Иисус скатал свиток и отдал служителю. Пришедшие в синагогу, затаив дыхание, единым движением подались вперед. И снова от этого голоса по жилам юноши словно огонь прошел.
— Говорю вам, ныне исполнилось писание сие, слышанное вами. Покайтесь, ибо приблизилось Царство Небесное. Оно близко, при дверях. Покайтесь и веруйте[21].
Вот оно! Даниил жадно глядел на говорящего. Скажи нам, что момент настал! Скажи нам, что делать! От напряжения у юноши аж перехватило горло.
Но Иисус продолжал говорить тихим, спокойным голосом. По толпе побежал шепоток. Остальные тоже ждали непроизнесенных слов. Что он имеет в виду? Он сказал — пленным освобождение. Почему же не призывает их вооружиться против тех, кто их пленил? Покайтесь, он говорит. Чем покаяние поможет против римлян? Даниил разочарованно и недоуменно прислонился к стене. Огонь в его сердце угас. Да, минуту назад голос звучал как боевая труба. И к чему же он звал?
Что думает Симон? Даниил держался поближе к другу, стараясь не потеряться в огромной толпе, валившей из синагоги.
— Скажи мне, зилот он или нет? — вырвался у него вопрос, только они остались одни.
— А ты как считаешь?
— Право, не знаю. А почему они пытались его убить в Назарете?

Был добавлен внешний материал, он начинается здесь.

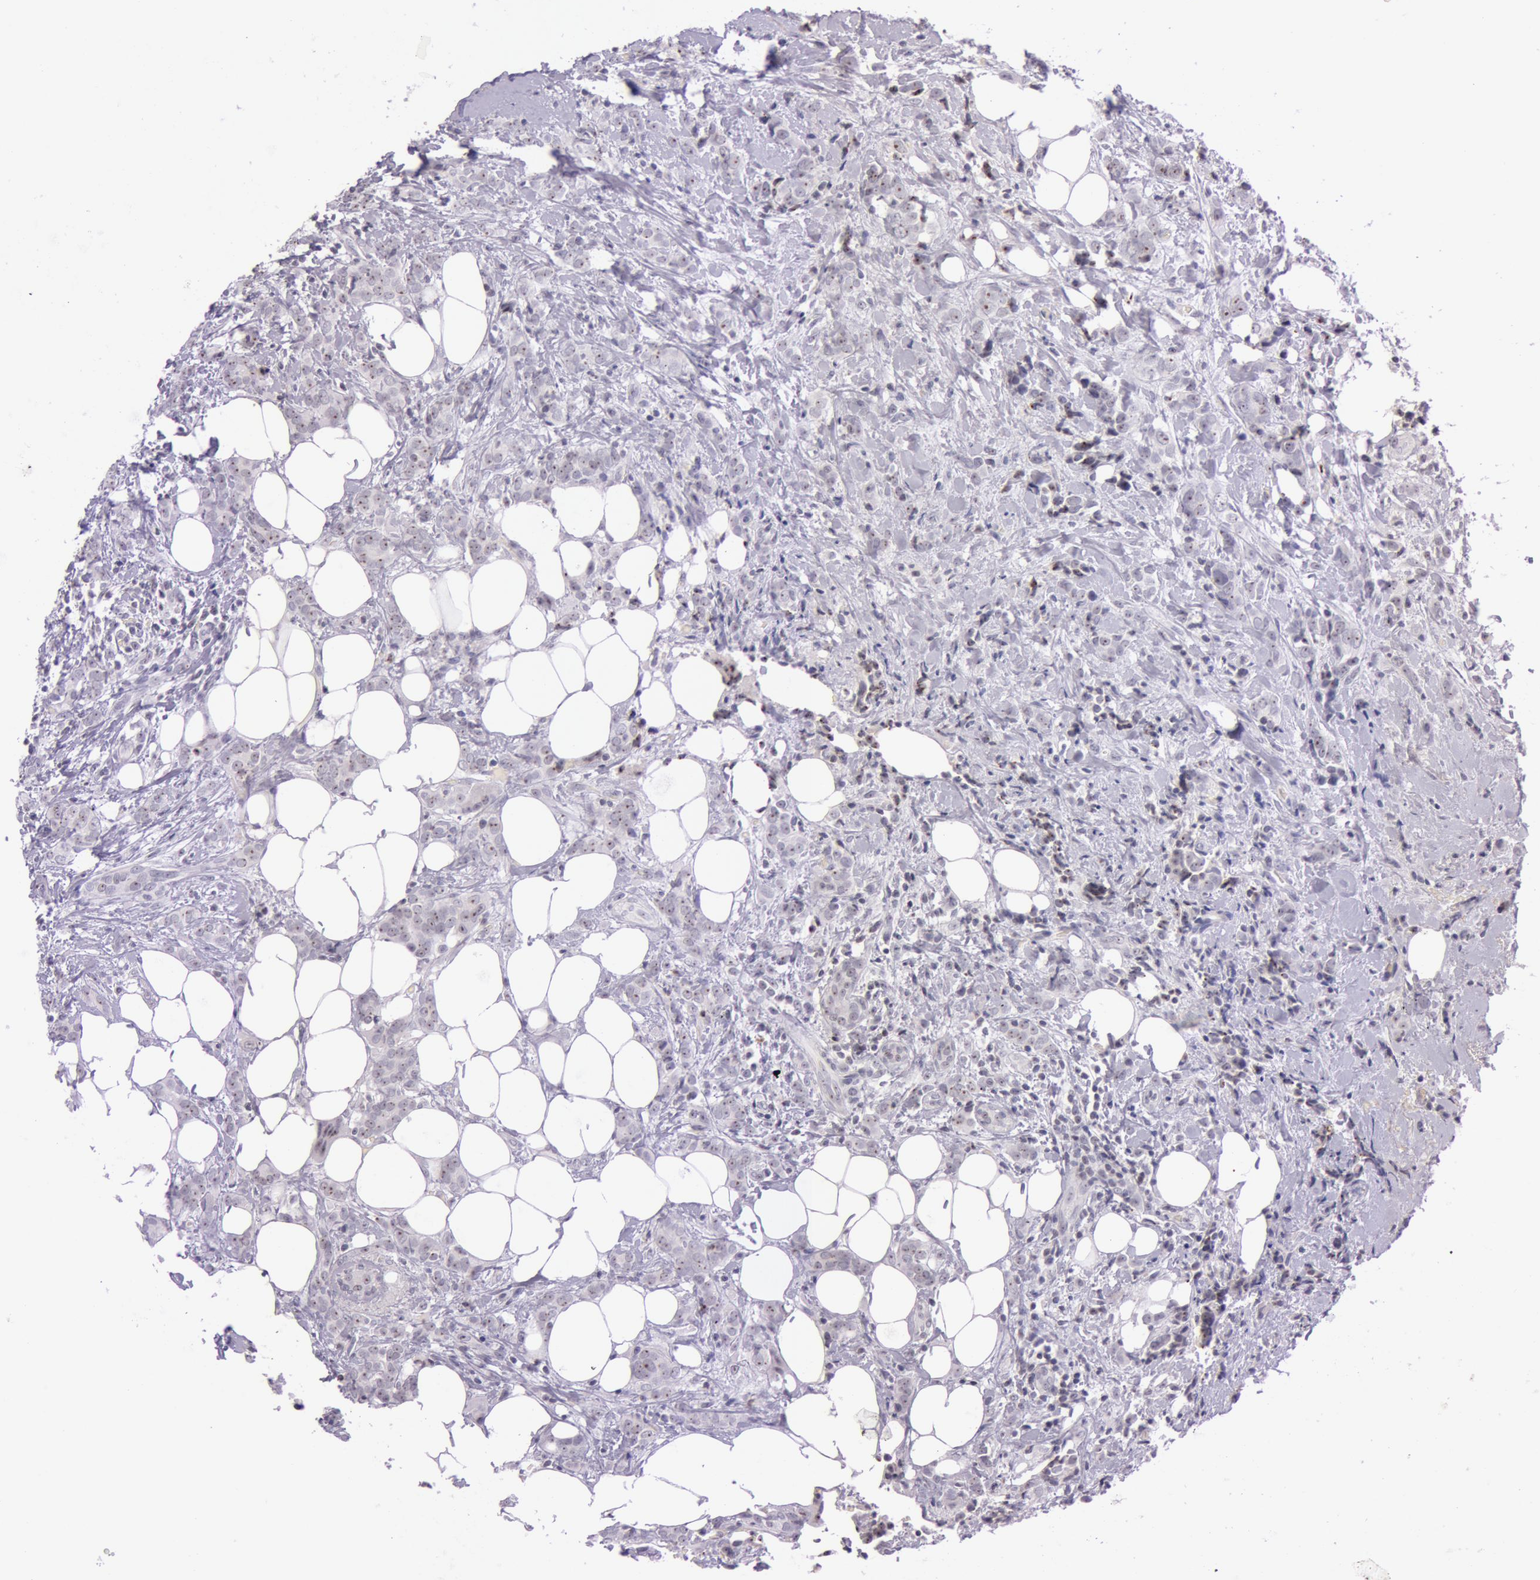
{"staining": {"intensity": "moderate", "quantity": ">75%", "location": "nuclear"}, "tissue": "breast cancer", "cell_type": "Tumor cells", "image_type": "cancer", "snomed": [{"axis": "morphology", "description": "Duct carcinoma"}, {"axis": "topography", "description": "Breast"}], "caption": "An image showing moderate nuclear staining in approximately >75% of tumor cells in breast cancer, as visualized by brown immunohistochemical staining.", "gene": "FBL", "patient": {"sex": "female", "age": 53}}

— Одни говорят, он богохульствовал. Другие утверждают — он назвал себя помазанником Божьим, он — сын простого плотника. Они прямо в ярость впали.
— Как же ему удалось спастись?
Симон замедлил шаг:
— Точно не скажу, хотя стоял рядом и все видел. Сам знаешь, как бывает в толпе, понятия не имеешь, что происходит, а все равно бежишь вместе со всеми. Стыдно признаться, у меня тоже в руке оказался камень. Они потащили его к утесу, хотели столкнуть вниз. Но на самом краю все вдруг отхлынули, и вот он стоит совсем один и глядит на них. Не знаю, как остальные, но я вдруг такой стыд почувствовал ужасный — с камнем-то в руке. Тогда он спокойно пошел вниз с холма, и никто его пальцем не тронул.